• [ASSIGNED TASK]: Put the lines of the material starting at the line containing "## EXPID_MAPPING file format" and ending at the line containing "The BIDS task" into a Markdown table with the columns Row and Line. Number each row and leave out blank lines.

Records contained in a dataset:
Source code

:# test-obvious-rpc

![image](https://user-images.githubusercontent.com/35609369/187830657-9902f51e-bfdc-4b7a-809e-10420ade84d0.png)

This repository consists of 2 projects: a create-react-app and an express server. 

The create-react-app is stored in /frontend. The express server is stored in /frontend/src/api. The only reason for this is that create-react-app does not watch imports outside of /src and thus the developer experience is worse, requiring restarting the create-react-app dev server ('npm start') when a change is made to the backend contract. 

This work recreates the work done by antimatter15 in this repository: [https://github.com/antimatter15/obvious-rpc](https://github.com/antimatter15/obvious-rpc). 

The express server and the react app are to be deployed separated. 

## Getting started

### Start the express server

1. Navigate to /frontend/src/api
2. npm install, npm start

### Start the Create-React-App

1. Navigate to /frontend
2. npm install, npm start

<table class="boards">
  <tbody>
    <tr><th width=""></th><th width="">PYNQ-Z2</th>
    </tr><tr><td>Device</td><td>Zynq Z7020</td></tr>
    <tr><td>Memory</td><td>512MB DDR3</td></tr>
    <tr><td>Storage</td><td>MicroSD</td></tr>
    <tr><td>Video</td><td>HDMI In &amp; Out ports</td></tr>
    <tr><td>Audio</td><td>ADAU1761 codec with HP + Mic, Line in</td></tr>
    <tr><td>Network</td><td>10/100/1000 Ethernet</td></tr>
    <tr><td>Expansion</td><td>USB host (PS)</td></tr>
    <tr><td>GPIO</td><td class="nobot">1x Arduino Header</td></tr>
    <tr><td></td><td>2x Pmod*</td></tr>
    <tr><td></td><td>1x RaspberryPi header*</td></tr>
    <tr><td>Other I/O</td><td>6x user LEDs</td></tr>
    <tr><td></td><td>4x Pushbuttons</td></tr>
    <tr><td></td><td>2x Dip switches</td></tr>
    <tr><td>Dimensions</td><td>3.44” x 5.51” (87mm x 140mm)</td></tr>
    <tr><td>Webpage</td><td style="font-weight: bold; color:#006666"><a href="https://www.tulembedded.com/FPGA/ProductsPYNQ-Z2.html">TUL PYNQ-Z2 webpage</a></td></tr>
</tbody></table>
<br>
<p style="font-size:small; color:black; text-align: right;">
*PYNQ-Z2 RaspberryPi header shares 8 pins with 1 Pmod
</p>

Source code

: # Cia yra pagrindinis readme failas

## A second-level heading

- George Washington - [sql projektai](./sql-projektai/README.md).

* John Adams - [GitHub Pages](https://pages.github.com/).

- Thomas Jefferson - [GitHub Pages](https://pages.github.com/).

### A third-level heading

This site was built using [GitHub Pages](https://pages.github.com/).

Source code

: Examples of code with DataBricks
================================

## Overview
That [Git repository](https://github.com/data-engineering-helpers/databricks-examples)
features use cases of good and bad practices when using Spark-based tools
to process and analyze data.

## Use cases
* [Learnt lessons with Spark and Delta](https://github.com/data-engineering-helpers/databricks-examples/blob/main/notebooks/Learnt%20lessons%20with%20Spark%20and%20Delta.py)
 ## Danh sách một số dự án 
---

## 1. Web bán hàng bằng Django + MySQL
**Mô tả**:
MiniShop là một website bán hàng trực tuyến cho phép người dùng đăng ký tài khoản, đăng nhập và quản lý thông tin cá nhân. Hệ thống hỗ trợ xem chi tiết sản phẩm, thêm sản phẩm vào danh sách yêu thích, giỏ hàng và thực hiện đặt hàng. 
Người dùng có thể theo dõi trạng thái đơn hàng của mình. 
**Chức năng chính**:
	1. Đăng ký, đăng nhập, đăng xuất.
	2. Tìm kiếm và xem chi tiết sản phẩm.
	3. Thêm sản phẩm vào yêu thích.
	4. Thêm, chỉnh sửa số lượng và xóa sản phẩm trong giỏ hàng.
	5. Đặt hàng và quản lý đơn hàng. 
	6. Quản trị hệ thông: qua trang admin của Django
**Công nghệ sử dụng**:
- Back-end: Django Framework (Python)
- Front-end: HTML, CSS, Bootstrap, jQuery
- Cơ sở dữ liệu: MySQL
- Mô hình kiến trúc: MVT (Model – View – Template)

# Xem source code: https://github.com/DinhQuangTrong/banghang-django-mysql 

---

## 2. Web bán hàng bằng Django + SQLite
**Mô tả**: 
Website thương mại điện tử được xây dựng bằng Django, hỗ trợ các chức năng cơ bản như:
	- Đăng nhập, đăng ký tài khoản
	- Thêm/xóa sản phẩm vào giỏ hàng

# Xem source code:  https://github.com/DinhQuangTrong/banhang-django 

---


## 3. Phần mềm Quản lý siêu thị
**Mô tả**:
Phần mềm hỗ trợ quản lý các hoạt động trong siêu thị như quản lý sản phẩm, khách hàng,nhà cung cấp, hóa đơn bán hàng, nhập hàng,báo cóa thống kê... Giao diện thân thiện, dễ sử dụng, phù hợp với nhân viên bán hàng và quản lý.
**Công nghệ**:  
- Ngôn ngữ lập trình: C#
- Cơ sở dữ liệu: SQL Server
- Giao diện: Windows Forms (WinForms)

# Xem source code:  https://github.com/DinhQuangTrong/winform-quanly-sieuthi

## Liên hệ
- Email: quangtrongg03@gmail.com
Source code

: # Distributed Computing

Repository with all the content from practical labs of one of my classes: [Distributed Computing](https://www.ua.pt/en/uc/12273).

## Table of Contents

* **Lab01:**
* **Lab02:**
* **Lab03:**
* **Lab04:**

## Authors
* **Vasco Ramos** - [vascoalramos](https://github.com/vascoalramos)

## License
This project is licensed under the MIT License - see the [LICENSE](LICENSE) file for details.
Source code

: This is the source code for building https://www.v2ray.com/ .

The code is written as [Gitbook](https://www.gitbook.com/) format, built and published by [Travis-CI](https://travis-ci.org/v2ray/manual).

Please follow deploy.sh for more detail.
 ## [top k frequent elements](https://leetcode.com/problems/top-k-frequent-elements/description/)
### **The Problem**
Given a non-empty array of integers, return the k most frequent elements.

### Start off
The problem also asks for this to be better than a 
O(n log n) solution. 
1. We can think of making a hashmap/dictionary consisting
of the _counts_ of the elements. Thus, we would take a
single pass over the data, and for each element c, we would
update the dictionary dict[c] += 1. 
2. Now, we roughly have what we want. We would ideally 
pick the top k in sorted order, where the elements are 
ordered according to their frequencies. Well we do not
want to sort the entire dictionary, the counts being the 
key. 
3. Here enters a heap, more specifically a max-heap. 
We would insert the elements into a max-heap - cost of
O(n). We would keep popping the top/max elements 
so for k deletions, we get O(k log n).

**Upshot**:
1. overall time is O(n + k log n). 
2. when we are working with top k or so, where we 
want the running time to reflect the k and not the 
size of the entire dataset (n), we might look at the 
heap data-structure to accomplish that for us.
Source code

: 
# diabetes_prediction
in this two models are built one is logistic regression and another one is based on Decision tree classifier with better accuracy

---

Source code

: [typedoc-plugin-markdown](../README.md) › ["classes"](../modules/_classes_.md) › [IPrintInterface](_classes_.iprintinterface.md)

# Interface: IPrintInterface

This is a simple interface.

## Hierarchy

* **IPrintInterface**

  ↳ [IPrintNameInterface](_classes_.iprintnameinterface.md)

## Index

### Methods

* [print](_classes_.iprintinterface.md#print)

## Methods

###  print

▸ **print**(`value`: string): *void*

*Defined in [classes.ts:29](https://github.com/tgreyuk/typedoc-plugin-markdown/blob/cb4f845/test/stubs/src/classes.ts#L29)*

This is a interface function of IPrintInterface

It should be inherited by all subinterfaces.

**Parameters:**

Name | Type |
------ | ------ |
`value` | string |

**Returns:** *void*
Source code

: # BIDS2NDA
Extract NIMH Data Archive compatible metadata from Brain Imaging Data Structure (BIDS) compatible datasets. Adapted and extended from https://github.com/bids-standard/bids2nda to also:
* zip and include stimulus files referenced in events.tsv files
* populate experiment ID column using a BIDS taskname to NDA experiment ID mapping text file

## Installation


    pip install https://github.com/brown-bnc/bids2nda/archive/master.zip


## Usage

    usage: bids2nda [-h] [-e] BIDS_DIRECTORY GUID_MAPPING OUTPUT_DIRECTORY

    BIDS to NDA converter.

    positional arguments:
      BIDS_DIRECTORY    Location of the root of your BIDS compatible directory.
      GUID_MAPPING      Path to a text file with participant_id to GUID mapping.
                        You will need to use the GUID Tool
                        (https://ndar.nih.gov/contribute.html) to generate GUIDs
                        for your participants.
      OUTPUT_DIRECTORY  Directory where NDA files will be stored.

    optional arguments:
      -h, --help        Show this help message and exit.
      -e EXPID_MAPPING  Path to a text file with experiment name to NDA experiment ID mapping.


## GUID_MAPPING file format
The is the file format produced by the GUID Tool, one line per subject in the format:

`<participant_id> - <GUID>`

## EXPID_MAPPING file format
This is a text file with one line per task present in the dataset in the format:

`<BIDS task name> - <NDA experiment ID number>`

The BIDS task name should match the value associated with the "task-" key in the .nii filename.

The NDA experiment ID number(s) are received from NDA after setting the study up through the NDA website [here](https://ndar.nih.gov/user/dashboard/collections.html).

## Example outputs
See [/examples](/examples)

• [EXERCISE SOLUTION]:
| Row | Line |
|---|---|
| 1 | ## EXPID_MAPPING file format |
| 2 | This is a text file with one line per task present in the dataset in the format: |
| 3 | `<BIDS task name> - <NDA experiment ID number>` |
| 4 | The BIDS task name should match the value associated with the "task-" key in the .nii filename. |